# Old Home Depot Trucks



## procut (Dec 1, 2004)

I've seen a lot of contractors running around in what appears to be those old Home Depot rental trucks. You know, the ones that sit out front and say "Rent me hourly at the Home Depot, $19.95 for the first 75 minutes" or something like that on them.

The ones around here are 2wd F-350 SRW with a white cab and stainless steel flatbed. I was thinking one would make a great salt truck and was trying to figure out where you can buy them / how much they want for them. Obvisously they must be sold once they get to be a few years old. 

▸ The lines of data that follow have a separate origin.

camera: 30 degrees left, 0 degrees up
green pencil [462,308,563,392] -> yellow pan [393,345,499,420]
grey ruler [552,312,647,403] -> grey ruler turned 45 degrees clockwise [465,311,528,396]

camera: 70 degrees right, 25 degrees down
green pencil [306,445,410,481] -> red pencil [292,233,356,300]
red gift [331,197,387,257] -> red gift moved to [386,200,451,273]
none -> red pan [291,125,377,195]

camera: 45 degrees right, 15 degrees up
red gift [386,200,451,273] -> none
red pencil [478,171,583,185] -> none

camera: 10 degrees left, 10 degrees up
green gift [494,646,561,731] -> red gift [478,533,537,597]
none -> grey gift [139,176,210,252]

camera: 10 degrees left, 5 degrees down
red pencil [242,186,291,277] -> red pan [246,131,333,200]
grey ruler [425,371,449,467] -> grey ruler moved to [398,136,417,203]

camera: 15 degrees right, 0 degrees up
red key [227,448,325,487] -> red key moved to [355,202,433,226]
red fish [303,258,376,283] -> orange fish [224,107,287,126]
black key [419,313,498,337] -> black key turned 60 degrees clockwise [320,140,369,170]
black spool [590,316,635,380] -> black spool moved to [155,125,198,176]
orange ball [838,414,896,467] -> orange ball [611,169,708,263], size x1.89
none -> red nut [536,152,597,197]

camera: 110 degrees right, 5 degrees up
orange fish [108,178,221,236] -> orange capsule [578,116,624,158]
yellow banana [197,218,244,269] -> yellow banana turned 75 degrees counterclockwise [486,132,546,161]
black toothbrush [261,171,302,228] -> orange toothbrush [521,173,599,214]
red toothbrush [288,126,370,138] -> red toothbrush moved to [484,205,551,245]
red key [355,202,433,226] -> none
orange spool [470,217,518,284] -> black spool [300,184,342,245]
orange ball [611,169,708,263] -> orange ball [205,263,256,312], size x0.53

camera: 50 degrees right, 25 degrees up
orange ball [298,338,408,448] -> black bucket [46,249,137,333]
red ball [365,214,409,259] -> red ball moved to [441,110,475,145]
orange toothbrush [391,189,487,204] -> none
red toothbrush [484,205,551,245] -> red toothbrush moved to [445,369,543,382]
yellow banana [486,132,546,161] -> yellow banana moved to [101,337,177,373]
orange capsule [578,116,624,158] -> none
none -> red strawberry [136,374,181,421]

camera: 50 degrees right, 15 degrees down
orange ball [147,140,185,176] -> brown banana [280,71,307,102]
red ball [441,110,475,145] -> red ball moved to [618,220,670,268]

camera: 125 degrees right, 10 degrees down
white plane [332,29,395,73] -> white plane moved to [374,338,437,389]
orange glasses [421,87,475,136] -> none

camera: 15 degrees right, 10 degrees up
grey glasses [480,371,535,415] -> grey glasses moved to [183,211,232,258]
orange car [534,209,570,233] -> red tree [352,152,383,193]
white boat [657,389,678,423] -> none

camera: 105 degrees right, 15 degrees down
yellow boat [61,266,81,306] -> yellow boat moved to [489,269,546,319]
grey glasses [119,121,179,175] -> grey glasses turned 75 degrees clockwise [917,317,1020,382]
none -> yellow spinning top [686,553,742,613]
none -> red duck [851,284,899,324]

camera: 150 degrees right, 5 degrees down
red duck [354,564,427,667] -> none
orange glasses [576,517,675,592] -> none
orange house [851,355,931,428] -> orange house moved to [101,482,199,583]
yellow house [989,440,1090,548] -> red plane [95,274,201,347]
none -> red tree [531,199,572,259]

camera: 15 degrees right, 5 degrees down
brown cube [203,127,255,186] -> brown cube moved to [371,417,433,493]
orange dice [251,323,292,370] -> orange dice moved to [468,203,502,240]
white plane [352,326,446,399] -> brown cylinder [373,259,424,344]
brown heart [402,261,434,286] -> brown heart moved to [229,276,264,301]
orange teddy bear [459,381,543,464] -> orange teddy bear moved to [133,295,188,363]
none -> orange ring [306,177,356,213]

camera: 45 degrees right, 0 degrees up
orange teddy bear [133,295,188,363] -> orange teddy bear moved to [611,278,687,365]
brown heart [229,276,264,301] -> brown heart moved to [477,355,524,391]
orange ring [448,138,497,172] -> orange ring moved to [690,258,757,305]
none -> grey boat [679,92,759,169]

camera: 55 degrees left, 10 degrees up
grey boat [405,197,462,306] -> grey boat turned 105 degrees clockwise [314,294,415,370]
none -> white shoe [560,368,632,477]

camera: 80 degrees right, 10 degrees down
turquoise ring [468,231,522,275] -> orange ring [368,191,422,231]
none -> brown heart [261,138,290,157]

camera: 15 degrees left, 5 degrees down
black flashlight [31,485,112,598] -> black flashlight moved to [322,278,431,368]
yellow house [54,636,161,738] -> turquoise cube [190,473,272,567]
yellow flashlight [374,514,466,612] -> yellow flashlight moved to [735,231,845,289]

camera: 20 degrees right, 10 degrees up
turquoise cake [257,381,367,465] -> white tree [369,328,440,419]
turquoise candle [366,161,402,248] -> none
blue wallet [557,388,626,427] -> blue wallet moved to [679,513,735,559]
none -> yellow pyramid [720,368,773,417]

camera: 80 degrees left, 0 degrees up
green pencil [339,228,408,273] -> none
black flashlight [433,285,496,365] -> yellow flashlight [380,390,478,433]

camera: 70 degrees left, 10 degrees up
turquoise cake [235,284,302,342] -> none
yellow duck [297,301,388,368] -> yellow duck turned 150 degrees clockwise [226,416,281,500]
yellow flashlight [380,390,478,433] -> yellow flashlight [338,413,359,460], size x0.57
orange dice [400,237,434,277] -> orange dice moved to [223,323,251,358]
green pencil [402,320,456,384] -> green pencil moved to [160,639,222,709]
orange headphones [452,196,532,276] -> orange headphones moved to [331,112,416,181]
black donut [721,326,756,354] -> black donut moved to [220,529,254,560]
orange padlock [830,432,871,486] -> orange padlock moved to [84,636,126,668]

I looked all over the HD website and couldn't find anything.


----------



## cat320 (Aug 25, 2000)

find out what dealer is replacing them. most likely they just trade them then go to auction then end up on some no name car lot for sale. i see news ones all the time at my ford dealer they must of won the bid to supply eastern ma with them.


----------



## GSS LLC (Jul 7, 2012)

They all go to the auto auction. Probably manheim auto auction.


----------



## Grassman09 (Mar 18, 2009)

When I worked for Depot Ryder would service them and supply them. Should have a Ryder sticker in it. Why not call there head office it's in Georgia.


----------



## willshome (Mar 5, 2012)

have you ever rented a car/truck and been nice to it? People around here rent them for the day (like $80) and run it hard


----------



## Grassman09 (Mar 18, 2009)

They are only going short distances and hardly load them to there max.


----------



## 1olddogtwo (Aug 6, 2007)

I would buy one in a heartbeat.


----------



## IPLOWSNO (Oct 11, 2008)

Yup check local used car dealers they buy them from the dealers, I always wanted one for the box lol

My neighbor bought one I tried to get the box off but that's why he wanted it too


----------



## theholycow (Nov 29, 2002)

willshome;1577715 said:


> have you ever rented a car/truck and been nice to it? People around here rent them for the day (like $80) and run it hard


I think most people drive rentals the way they drive anything else...neither caring nor abusing, just using it as an appliance.


----------



## Hawkeyestoob (Jan 7, 2013)

I have to admit that when I first read your post title I was thinking Old Home as in bread trucks! I had a mental image of a nice panel truck with a plow attached.

Thanks for the laugh.


----------



## nixray (Jan 31, 2008)

I know of 2 in my area, (Kalamazoo Mi) One at a local Ford Dealer (Seelye Wright)(recent trade in) and another that a local landscaper owns. I also want that bed.


----------



## shaffecv (Dec 27, 2009)

My uncle bought an 08 this summer, decent miles. The hinged drop sides are really nice on the body. Even has load sense linkage on the rear suspension... the horn blows when you put too much weight in it.


----------



## Mysticlandscape (Jan 19, 2006)

Couple for sale around here for 16k... 08 models with 50k on them.


----------



## snowplowpro (Feb 7, 2006)

Hawkeyestoob;1578007 said:


> I have to admit that when I first read your post title I was thinking Old Home as in bread trucks! I had a mental image of a nice panel truck with a plow attached.
> 
> Thanks for the laugh.


I have a picture of one with a plow on it I found on Google but I don't know how to upload it


----------